BTN LiveBIG: Project SEALED brightening smiles in Iowa
In the spring of 2012, Iowa provost P. Barry Butler announced a strategic plan under the pillar, “Better Futures for Iowans.” The initiative invited proposals for how to delegate funding for the project. Faculty and staff submitted 28 applications, of which 13 were selected.
One of the selected applications came from the University of Iowa College of Dentistry & Dental Clinics and Dan Caplan, Head of the Department of Preventative & Community Dentistry in school. Dean David Johnsen told Caplan he wanted the College of Dentistry to submit at least one application for consideration. When the idea, Project SEALED (Service, Engagement and LifeCareer Education), came to fruition, Caplan took the lead.
The program is a partnership between the UI College of Dentistry and Allamakee County, Iowa, which involves two parts. First, third-year dental students come to Allamakee County School District schools to educate the younger students on the prospect of dental careers. For the second part, UI dental students provide hands-on dental care to the children. Clinics are set up at Waukon High School and Postville High School. Students taught come from Waukon Junior High, Postville Junior High and Postville Elementary. Students treated come from Head Start, Pre-School and grades K-12.
The frequency of dental care in rural Iowa is not up to bar with the more urban and suburban areas of the state. Project SEALED brings an oral care service, while the children also get to learn from up-and-coming dental individuals at Iowa.
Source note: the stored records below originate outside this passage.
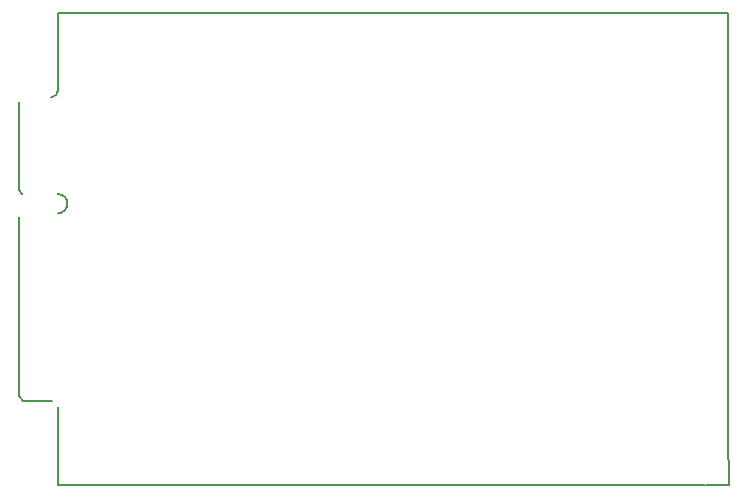
<source format=gko>
G04 Layer_Color=16711935*
%FSLAX25Y25*%
%MOIN*%
G70*
G01*
G75*
%ADD53C,0.00500*%
D53*
X11493Y130208D02*
G03*
X13696Y132373I19J2184D01*
G01*
X13700Y91513D02*
G03*
X13700Y97913I6J3200D01*
G01*
X13696Y132373D02*
Y150796D01*
X13700Y8324D02*
Y26968D01*
X21239Y809D02*
X229485D01*
X21190Y158290D02*
X229487D01*
X618Y99206D02*
Y128712D01*
Y99206D02*
X1900Y97924D01*
X618Y30506D02*
Y90306D01*
Y30506D02*
X2118Y29006D01*
X11739D01*
X13684Y158290D02*
X21190D01*
X13684Y150761D02*
Y158290D01*
X13700Y809D02*
Y8324D01*
Y809D02*
X21239D01*
X229400Y158300D02*
X237234D01*
Y150752D02*
Y158300D01*
X237300Y800D02*
Y9400D01*
X229742Y800D02*
X237300D01*
X237234Y9466D02*
Y150752D01*
M02*

</source>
“I was contacted by the Allamakee County Board of Health. They said their county has a lot of kids that don’t have access to health care,” Caplan says. “I thought about it for awhile. We didn’t really know anything that came to the top of our head, then we heard about this funding from the provost for projects.”
From an educational side, Project SEALED adds a new dimension to the UI School of Dentistry. Students can both go out into the field and feel like they are a necessary form of health care and education to children.
“One of the most important things is it gets them out of the dental school environment,” Caplan says of the UI students. “The only patients they see are the ones at the dental school. They get kind of used to the equipment and atmosphere here. It’s different to use portable equipment and our own supplies in a different environment and setting.”
Project SEALED’s origin called for a two-year plan. The pilot year consisted of students making trips to Allamakee in December 2012 and May 2013. Each trip featured ten volunteers at one location over a class break period.
The success of the first test case led to an increased presence in 2013-2014. Participating in Project SEALED became mandatory for third-year dental students. With about 80 students in each class, the students’ participation was spread over four trips (about 20 students per trip) in October, December, March and May. The students were accompanied by faculty and staff members. Portable equipment was used to set up clinics in two schools.
Project SEALED has changed the dynamic of dental care in the region. According to Dan Caplan, who said he received verbal support for the program from a local dentist, Project SEALED has accounted for 693 visits from 564 individual patients.
While the dental care provided is remote with portable equipment, Caplan insists the care is compatible with care provided in Iowa City.
“If there has been any concern, it hasn’t been expressed to me,” he says. “Really there’s no different there than there is at the dental school. The dental students who are up there are all observed by faculty.”
During trips, UI students practically go back to their precollege days. Interactions go beyond the dentist’s chair and classroom. The two partners mingle even during their breaks.
“What’s kind of neat is our lunches are all in the school, so the dental students are interacting with the children,” Caplan says. “We wear scrubs so they recognize we’re different than them. We eat the same food as them. We walk through the line and get a tray and milk like them. And some of the kids are interested, so they talk to us about what we do.”
Caplan appreciates the acceptance the schools have provided for him and his students. The school district has opened its classrooms to him and helped provide equipment and storage space. The mutual relationship is budding.
For the students, the experience also serves as a form of cultural education.
“Some of them aren’t from small towns and haven’t spent time in small towns before. Some are from small towns and won’t to go back and work in a small town. It makes them feel at home,” Caplan says.
Regardless of where the students come home, Project SEALED serves as a bridge between the big university and the small towns of the state of Iowa. Caplan says the programs plan to direct a third year similar to the second year. Third-year dental students will again take part in the program, bringing the same types of services, which include exams, oral hygiene education, cleanings, dental sealants and fluoride varnish applications. If funds suffice, radiographs (X-rays) may be added to Project SEALED.